En defensa del ‘selfie’
He comparado las fotos del álbum familiar con las que me hago ahora en Instagram y os juro que no hay color
Es una verdad incontestable: los abuelos no se hacen selfies. Y no es sólo que no sepan manejar el móvil. Eso es normal. Aún no habían aprendido a darle a los botones cuando desaparecieron. La pantalla táctil les pilló dándole tres veces a la A para poner una C. ¡Eso no se le hace a gente que pasó una guerra! Los viejos no se hacen selfies por el mismo motivo por el que los jóvenes no dan de comer a las palomas: no le ven la gracia.
Para alguien mayor una foto es una actividad grupal: escoger al que la hará, discutir con el que no quiere salir (que no, que no insistáis leñe), colocarse por alturas, soltar el grito de rigor si el flash salta antes de que la Reme —que todos sabemos lo presumida que es la Reme— se atuse el pelo…

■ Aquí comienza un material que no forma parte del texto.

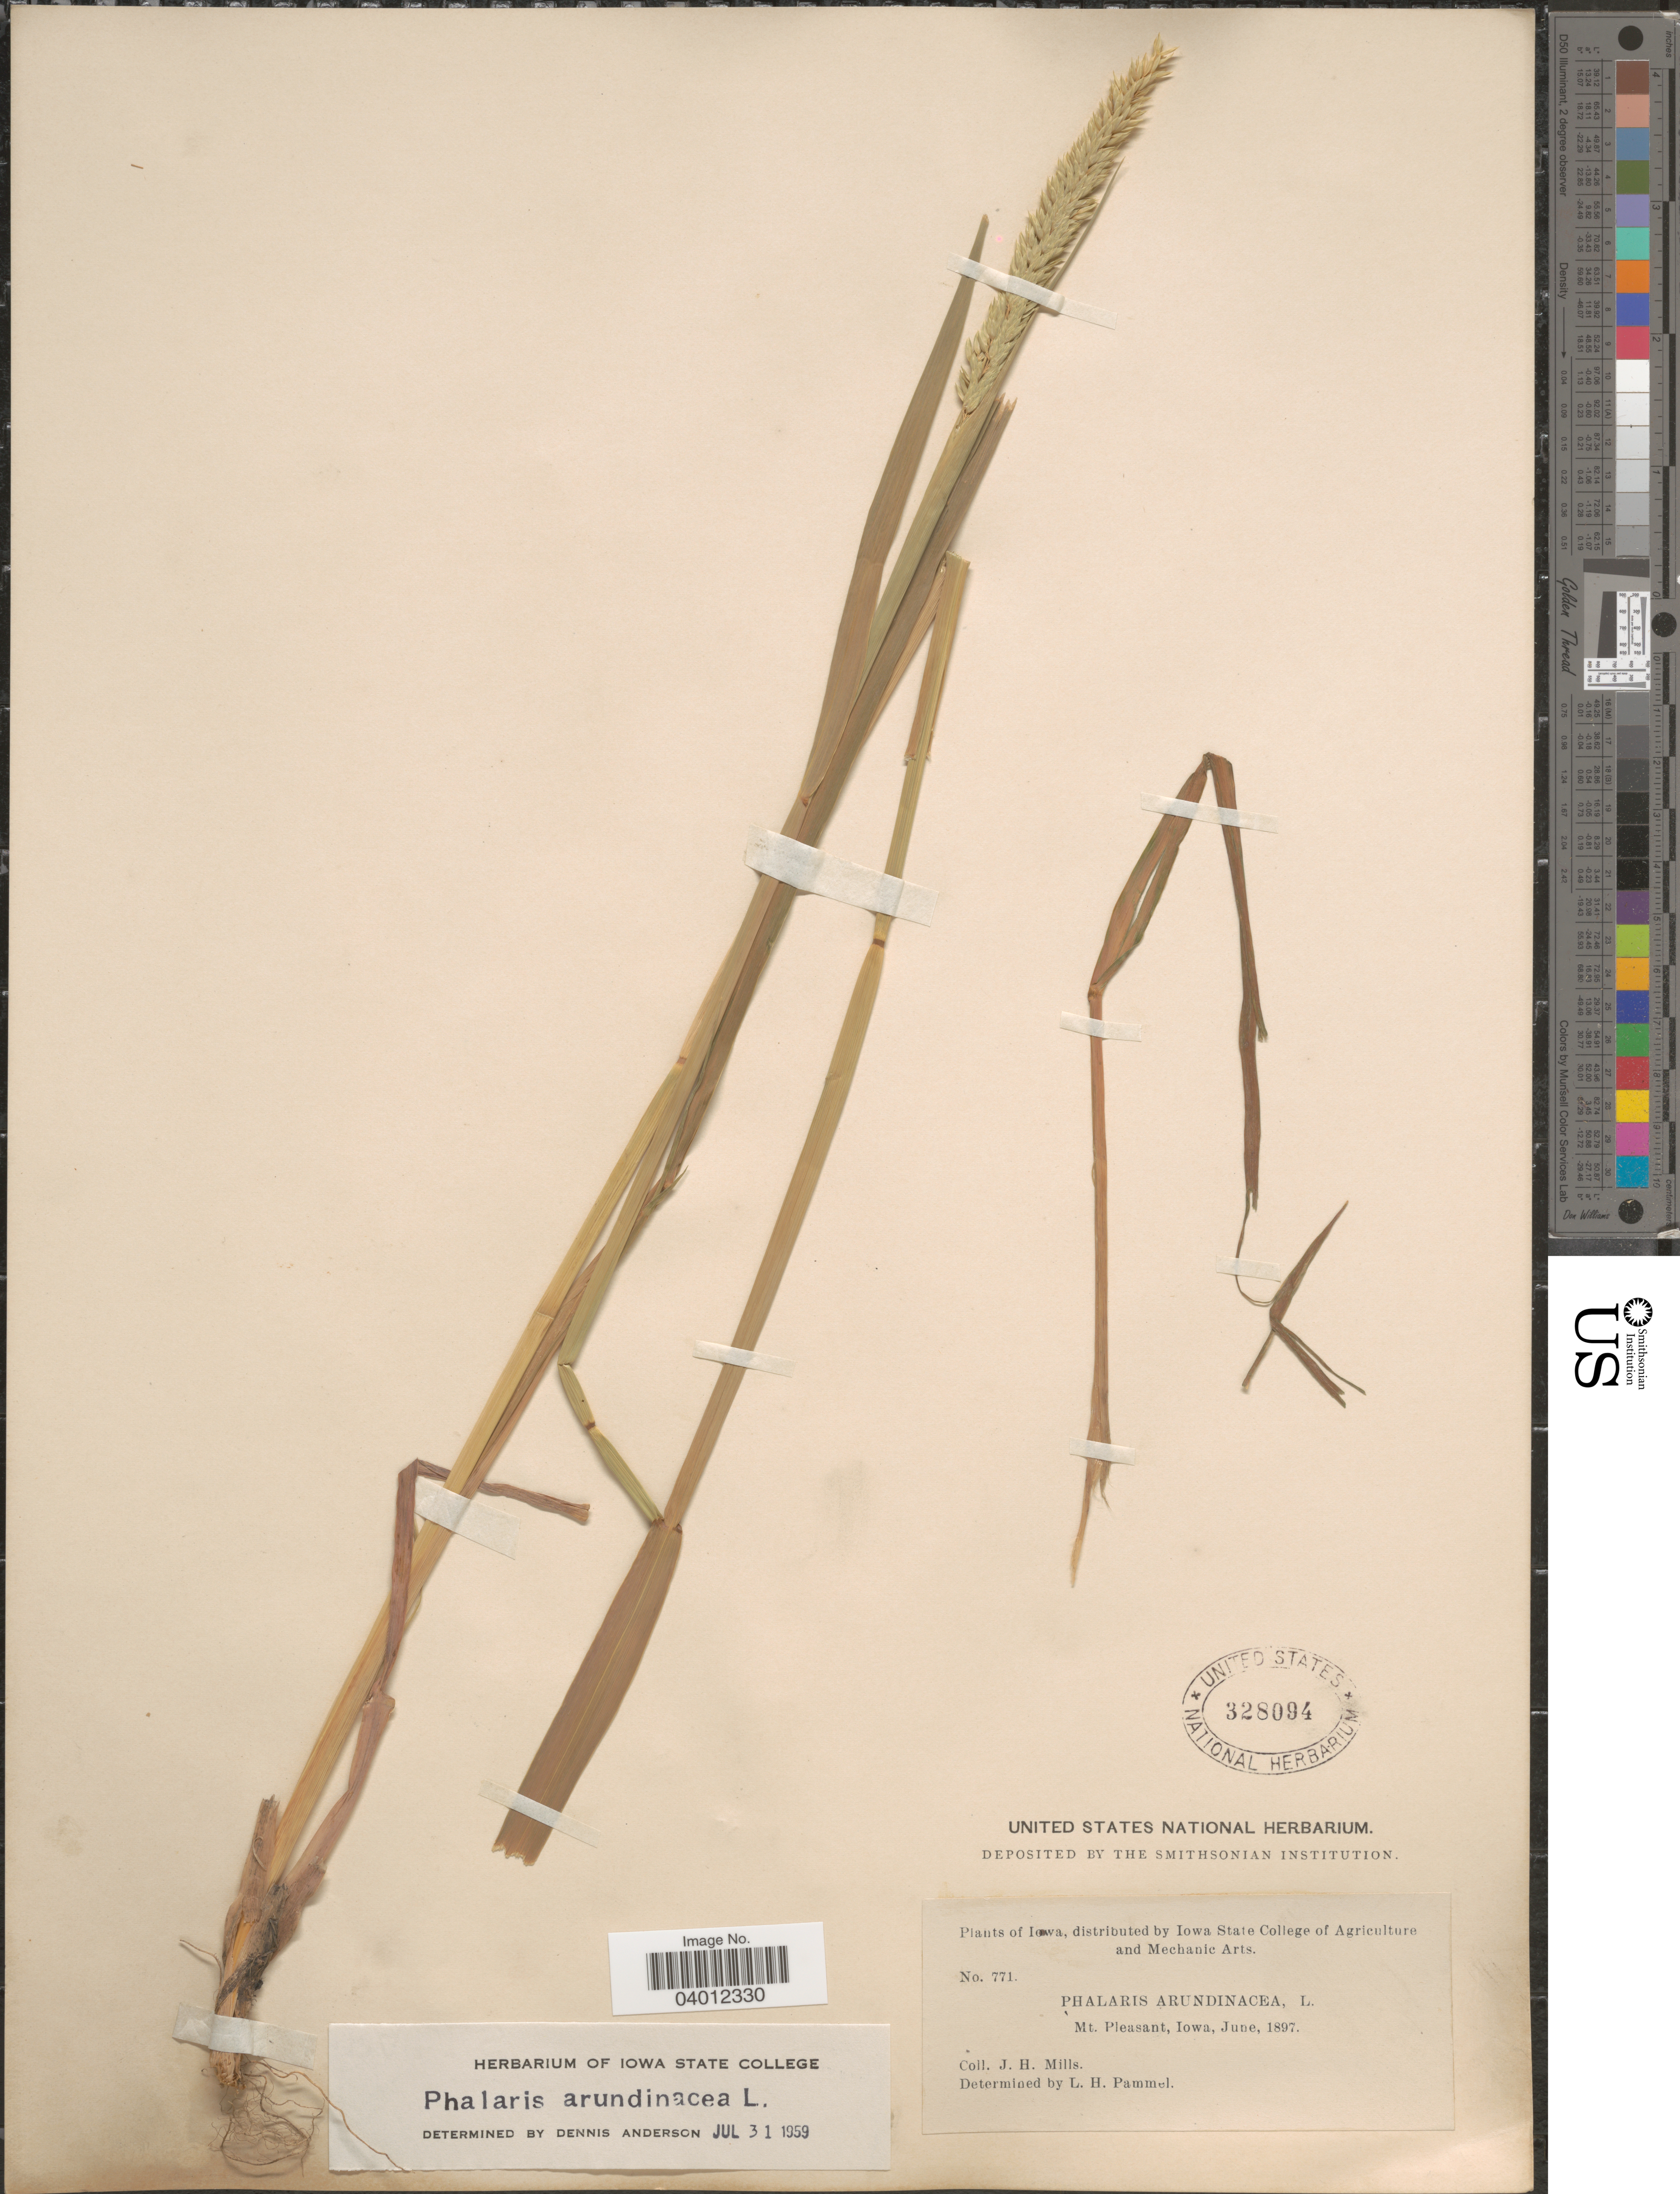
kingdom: Plantae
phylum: Tracheophyta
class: Liliopsida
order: Poales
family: Poaceae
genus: Phalaris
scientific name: Phalaris arundinacea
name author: L.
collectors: J. Mills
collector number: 771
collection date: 1897-06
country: United States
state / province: Iowa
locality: Mt. Pleasant.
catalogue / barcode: US 328094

Una pequeña verbena de risas, jolgorio y copitas de anís. En cambio, para los jóvenes una foto es algo serio. Un acto de autoafirmación. Sereno, circunspecto, seductor, el joven coloca el móvil a un brazo de distancia y mira al infinito como diciendo: molo. Es un placer solitario. Una paja con filtro. No sé a vosotros, pero a mí me parece bien. Será que estoy más cerca de estos que de aquellos, pero yo he comparado las fotos del álbum familiar con las que me hago ahora en Instagram y os juro que no hay color.
¿Qué me importa que me acusen de postureo si en unas salgo como un modelo de calzoncillos y en las otras parezco el niño gordo de la familia Adams? ¡Viva el selfie y viva el filtro Valencia! ¡Abajo mi madre con su puntillo de cava y su cámara Kodak! Y lo mismo opino de las redes sociales. He llegado a leer que separan a las parejas porque fomentan los silencios. No tienen ni idea. Lo que separa a las parejas son los gritos. Y el aburrimiento. No hay nada más bonito que dos personas disfrutando a la vez, en silencio y por separado. En plan selfie.